## WORK INSTRUCTION:
Copy the items from the start through the line containing "Does any single", swapping "maximum" for "peak" and leaving everything else unchanged.

»»

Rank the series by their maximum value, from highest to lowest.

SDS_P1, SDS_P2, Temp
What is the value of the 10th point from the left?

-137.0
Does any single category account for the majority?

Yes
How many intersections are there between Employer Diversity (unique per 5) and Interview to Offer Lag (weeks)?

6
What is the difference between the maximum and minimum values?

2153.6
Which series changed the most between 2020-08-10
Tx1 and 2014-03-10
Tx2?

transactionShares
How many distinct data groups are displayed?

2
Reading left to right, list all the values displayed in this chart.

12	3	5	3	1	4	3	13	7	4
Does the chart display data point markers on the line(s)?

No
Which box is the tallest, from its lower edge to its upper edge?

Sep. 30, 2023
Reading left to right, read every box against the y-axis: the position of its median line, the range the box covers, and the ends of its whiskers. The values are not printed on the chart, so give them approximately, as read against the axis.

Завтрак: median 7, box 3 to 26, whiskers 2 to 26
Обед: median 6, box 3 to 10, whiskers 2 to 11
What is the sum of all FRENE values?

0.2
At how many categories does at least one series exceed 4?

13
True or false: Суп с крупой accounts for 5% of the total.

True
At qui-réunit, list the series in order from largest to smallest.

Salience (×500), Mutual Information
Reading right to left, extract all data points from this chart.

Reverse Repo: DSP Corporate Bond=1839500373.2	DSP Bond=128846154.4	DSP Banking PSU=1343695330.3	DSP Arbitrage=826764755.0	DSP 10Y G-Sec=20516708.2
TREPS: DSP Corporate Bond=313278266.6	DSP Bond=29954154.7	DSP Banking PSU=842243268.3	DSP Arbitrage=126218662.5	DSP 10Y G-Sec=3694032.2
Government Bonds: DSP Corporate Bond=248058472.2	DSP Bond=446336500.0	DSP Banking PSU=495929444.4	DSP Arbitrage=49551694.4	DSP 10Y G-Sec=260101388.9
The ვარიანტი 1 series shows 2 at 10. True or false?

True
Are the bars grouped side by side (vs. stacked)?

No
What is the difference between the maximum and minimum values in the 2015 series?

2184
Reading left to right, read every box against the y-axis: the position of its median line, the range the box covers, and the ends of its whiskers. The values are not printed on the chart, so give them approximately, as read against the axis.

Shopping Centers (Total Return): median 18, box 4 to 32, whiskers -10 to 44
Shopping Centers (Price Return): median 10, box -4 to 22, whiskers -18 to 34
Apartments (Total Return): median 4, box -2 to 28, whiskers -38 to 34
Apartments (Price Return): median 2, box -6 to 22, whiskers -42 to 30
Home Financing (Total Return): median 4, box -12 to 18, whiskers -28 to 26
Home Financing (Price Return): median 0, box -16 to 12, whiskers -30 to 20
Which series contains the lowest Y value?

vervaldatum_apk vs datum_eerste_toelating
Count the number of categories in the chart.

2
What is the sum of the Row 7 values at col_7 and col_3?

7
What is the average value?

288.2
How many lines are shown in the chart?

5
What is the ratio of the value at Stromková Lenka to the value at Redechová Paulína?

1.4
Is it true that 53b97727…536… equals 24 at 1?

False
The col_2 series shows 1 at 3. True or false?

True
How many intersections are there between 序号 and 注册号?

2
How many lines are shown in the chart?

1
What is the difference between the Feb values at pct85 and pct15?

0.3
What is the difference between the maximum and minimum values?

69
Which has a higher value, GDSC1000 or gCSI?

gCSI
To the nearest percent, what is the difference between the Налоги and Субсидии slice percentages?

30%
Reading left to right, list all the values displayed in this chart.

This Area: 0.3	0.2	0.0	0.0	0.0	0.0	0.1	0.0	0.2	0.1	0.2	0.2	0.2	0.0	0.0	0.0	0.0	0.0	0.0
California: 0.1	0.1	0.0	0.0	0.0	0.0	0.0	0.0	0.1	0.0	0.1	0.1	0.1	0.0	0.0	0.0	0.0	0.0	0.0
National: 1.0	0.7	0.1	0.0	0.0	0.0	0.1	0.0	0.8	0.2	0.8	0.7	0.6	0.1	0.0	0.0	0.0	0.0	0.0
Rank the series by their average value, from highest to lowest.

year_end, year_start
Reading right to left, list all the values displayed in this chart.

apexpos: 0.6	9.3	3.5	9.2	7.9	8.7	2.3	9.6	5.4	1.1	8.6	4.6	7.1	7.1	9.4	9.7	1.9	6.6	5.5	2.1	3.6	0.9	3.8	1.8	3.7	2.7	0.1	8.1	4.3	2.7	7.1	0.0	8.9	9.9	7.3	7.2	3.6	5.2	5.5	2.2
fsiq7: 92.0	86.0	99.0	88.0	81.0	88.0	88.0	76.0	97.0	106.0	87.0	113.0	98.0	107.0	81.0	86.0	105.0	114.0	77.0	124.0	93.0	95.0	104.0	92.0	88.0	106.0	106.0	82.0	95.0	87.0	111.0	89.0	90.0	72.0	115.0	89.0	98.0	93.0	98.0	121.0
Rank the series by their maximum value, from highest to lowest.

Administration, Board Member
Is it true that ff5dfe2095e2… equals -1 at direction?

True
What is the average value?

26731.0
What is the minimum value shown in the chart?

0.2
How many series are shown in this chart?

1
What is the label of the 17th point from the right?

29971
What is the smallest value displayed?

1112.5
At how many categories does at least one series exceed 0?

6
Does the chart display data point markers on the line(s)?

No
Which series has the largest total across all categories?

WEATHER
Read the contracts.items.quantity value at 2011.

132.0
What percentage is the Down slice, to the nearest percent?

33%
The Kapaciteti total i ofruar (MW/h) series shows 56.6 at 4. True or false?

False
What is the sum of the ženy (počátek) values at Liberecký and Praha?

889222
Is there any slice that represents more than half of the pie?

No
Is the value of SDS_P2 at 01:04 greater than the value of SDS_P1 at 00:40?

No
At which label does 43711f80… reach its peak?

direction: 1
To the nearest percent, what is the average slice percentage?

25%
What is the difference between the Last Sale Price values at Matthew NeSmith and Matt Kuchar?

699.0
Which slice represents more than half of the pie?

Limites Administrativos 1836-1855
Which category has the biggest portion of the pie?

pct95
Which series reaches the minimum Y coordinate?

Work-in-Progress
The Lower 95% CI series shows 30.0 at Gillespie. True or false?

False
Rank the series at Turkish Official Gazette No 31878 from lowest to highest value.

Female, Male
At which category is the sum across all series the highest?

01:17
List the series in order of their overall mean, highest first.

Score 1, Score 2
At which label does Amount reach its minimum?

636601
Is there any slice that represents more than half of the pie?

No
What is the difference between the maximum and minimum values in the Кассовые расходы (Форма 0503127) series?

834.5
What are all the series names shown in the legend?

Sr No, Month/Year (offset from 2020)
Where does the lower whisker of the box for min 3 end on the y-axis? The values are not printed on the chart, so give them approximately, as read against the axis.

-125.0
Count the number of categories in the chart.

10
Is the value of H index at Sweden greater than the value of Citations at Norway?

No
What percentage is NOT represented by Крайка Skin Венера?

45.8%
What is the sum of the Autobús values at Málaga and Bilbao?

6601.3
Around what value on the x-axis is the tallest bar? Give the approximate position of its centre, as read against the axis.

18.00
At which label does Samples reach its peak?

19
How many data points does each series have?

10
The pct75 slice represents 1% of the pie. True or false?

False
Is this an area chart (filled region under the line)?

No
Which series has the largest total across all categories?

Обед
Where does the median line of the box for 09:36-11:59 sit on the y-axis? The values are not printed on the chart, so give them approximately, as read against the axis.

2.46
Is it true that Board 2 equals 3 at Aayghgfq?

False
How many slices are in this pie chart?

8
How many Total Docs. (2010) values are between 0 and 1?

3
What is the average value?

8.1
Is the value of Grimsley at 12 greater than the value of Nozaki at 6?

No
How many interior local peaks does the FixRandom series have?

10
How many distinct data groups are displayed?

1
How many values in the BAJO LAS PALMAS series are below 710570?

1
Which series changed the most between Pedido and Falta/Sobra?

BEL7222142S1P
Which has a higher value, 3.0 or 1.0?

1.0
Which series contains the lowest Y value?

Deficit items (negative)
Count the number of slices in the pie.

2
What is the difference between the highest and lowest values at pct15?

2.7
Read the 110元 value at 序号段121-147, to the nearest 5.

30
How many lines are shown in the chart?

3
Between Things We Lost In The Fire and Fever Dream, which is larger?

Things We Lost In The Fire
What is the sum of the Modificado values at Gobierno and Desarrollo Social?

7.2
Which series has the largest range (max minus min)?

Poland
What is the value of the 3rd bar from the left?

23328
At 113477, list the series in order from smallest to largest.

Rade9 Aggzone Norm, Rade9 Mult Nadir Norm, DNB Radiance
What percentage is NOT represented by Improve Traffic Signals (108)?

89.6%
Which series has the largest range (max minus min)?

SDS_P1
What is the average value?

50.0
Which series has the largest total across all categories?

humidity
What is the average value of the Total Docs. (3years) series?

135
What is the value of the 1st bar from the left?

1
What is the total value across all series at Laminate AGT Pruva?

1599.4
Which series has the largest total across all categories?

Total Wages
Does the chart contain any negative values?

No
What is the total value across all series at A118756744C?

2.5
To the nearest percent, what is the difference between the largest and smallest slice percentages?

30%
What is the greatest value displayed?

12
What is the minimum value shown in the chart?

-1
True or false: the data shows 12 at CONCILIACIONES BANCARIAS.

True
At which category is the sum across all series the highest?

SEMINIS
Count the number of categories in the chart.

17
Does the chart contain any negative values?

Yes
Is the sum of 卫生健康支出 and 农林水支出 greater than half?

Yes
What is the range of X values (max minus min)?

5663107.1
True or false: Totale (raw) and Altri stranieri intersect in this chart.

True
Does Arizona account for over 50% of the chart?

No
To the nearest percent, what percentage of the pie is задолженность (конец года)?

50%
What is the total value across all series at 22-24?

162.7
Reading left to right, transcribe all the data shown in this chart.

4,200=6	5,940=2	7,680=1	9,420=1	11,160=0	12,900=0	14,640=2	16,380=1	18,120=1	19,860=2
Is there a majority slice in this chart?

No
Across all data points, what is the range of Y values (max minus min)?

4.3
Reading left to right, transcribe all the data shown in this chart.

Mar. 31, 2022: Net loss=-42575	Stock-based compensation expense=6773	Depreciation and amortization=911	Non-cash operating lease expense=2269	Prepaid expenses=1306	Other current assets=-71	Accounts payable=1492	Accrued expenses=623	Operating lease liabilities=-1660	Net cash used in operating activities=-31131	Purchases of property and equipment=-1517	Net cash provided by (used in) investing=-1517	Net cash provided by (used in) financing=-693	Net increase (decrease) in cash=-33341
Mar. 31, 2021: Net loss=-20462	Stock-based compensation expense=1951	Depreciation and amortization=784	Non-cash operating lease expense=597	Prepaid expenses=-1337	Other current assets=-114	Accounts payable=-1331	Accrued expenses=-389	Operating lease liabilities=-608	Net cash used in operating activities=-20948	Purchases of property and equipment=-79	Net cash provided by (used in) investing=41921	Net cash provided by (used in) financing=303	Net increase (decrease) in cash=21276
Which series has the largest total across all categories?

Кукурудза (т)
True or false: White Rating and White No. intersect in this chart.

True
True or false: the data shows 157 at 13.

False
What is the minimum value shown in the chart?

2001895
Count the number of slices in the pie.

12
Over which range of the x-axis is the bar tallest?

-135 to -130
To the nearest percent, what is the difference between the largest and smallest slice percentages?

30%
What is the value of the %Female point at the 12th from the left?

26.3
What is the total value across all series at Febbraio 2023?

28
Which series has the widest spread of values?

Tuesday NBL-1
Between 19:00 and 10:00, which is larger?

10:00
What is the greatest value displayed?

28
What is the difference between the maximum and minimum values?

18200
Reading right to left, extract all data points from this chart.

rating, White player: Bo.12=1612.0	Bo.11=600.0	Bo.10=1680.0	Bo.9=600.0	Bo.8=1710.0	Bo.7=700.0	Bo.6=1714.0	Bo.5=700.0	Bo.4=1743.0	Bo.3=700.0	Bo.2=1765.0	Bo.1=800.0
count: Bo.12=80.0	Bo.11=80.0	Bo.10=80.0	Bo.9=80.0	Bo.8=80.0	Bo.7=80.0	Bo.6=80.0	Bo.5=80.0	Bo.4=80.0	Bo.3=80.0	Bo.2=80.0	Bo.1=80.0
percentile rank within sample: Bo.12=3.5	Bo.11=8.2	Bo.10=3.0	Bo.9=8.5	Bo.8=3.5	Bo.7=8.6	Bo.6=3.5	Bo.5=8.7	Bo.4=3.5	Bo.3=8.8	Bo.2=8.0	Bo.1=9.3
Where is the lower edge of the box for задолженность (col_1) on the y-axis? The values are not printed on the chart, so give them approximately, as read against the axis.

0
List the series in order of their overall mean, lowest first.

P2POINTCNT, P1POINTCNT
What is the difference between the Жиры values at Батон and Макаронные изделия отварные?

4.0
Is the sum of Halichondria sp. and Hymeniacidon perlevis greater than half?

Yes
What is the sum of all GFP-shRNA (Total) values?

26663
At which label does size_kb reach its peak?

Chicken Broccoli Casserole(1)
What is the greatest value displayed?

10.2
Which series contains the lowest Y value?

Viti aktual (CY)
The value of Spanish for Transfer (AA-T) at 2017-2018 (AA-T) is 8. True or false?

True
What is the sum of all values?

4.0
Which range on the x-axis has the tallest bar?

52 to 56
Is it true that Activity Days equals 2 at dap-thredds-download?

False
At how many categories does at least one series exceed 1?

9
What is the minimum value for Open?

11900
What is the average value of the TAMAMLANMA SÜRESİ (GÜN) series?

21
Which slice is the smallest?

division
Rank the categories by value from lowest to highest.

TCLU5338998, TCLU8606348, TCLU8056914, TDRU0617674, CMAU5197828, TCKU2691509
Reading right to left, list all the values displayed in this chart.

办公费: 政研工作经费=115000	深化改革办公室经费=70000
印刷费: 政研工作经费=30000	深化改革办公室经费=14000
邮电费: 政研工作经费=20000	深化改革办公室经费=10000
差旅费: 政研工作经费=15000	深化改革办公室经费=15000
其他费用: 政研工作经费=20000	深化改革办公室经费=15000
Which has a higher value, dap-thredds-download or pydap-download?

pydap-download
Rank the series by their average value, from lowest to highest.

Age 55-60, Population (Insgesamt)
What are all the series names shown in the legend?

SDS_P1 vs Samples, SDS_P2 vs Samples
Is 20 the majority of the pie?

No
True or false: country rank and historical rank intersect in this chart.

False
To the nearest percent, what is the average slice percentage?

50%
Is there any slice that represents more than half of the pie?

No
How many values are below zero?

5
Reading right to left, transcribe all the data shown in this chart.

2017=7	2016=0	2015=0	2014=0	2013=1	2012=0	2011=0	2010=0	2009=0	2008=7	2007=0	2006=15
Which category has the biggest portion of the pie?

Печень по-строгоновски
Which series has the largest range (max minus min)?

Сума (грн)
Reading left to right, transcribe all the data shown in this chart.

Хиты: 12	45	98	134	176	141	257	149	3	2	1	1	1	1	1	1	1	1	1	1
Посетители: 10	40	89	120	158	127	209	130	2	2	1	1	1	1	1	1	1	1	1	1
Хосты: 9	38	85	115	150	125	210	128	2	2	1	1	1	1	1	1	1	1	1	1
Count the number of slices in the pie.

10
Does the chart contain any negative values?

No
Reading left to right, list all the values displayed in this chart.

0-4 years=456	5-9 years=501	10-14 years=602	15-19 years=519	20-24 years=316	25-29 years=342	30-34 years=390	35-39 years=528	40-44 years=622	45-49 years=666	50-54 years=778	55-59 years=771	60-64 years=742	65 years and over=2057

««

## ANSWER BELOW:
Rank the series by their peak value, from highest to lowest.

SDS_P1, SDS_P2, Temp
What is the value of the 10th point from the left?

-137.0
Does any single category account for the majority?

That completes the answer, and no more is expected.